WHAT IS NEEDED: State how many lines of the records include the word "reproductive"; the reply is that number alone.

Transcribed page contents

******

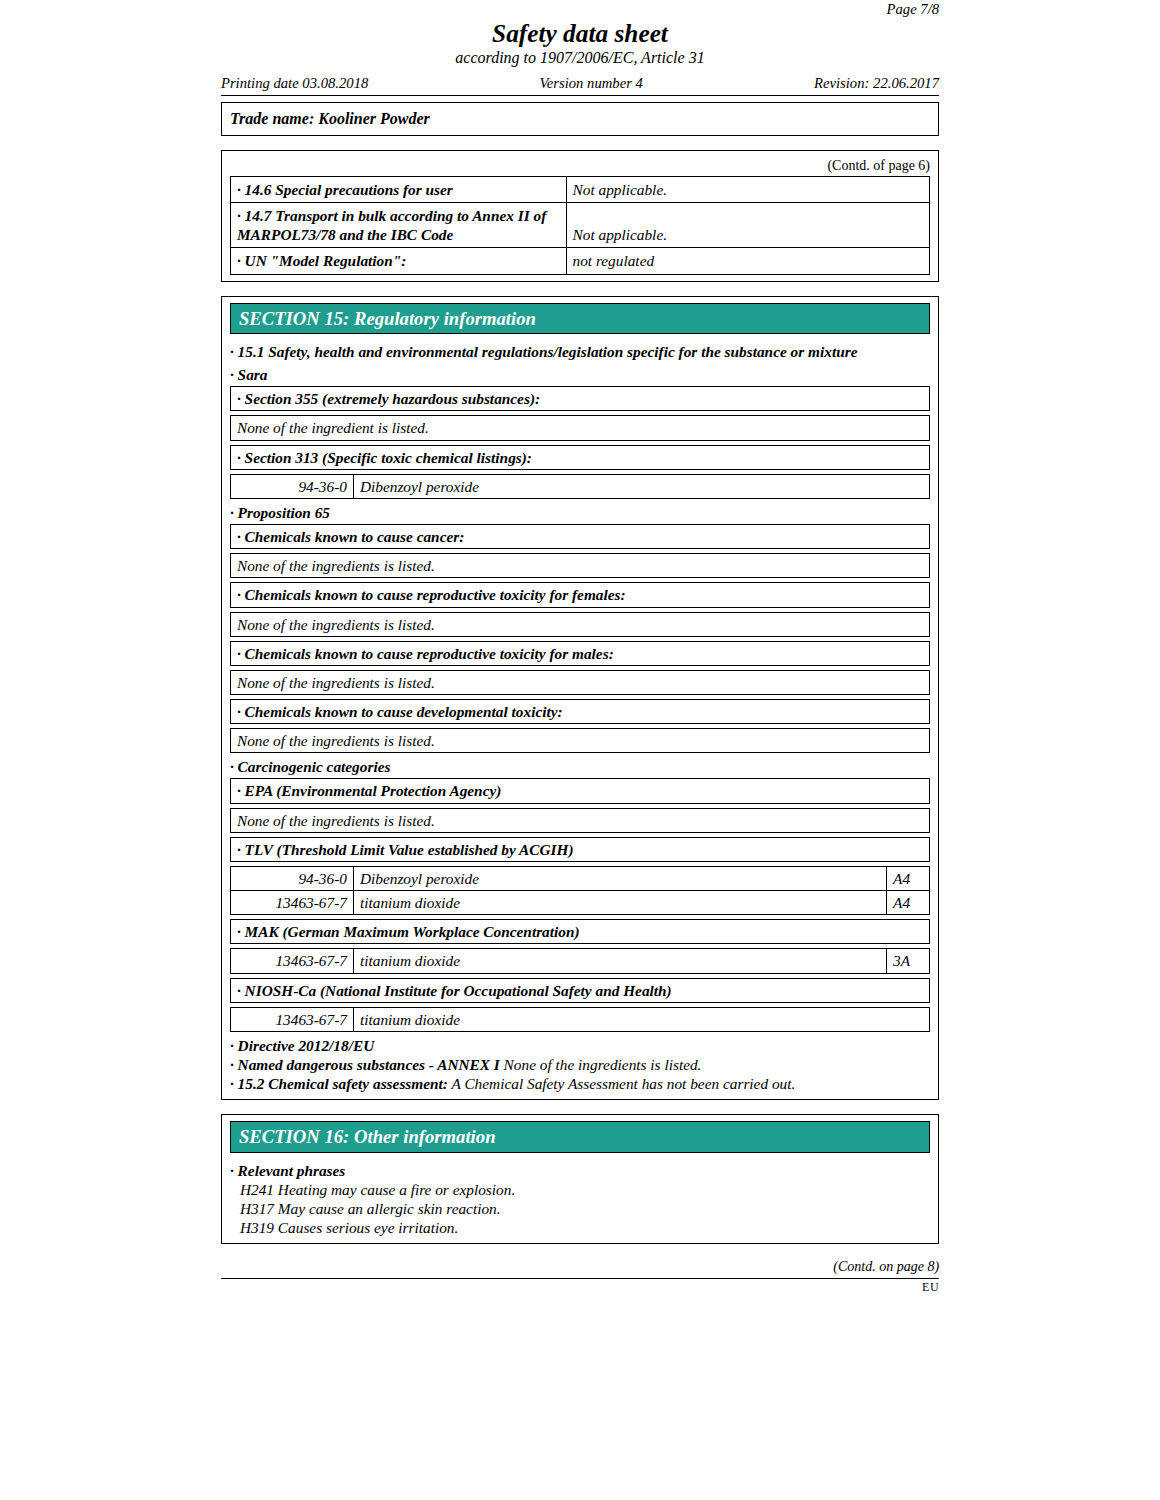Page 7/8
Safety data sheet
according to 1907/2006/EC, Article 31
Printing date 03.08.2018 Version number 4 Revision: 22.06.2017
Trade name: Kooliner Powder
(Contd. of page 6)
| · 14.6 Special precautions for user | Not applicable. |
| · 14.7 Transport in bulk according to Annex II of MARPOL73/78 and the IBC Code | Not applicable. |
| · UN "Model Regulation": | not regulated |
SECTION 15: Regulatory information
· 15.1 Safety, health and environmental regulations/legislation specific for the substance or mixture
· Sara
| · Section 355 (extremely hazardous substances): |
| None of the ingredient is listed. |
| · Section 313 (Specific toxic chemical listings): |
| 94-36-0 | Dibenzoyl peroxide |
· Proposition 65
| · Chemicals known to cause cancer: |
| None of the ingredients is listed. |
| · Chemicals known to cause reproductive toxicity for females: |
| None of the ingredients is listed. |
| · Chemicals known to cause reproductive toxicity for males: |
| None of the ingredients is listed. |
| · Chemicals known to cause developmental toxicity: |
| None of the ingredients is listed. |
· Carcinogenic categories
| · EPA (Environmental Protection Agency) |
| None of the ingredients is listed. |
| · TLV (Threshold Limit Value established by ACGIH) |
| 94-36-0 | Dibenzoyl peroxide | A4 |
| 13463-67-7 | titanium dioxide | A4 |
| · MAK (German Maximum Workplace Concentration) |
| 13463-67-7 | titanium dioxide | 3A |
| · NIOSH-Ca (National Institute for Occupational Safety and Health) |
| 13463-67-7 | titanium dioxide |
· Directive 2012/18/EU
· Named dangerous substances - ANNEX I None of the ingredients is listed.
· 15.2 Chemical safety assessment: A Chemical Safety Assessment has not been carried out.
SECTION 16: Other information
· Relevant phrases
H241 Heating may cause a fire or explosion.
H317 May cause an allergic skin reaction.
H319 Causes serious eye irritation.
(Contd. on page 8)
EU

******

THE COMPLETED TASK: 2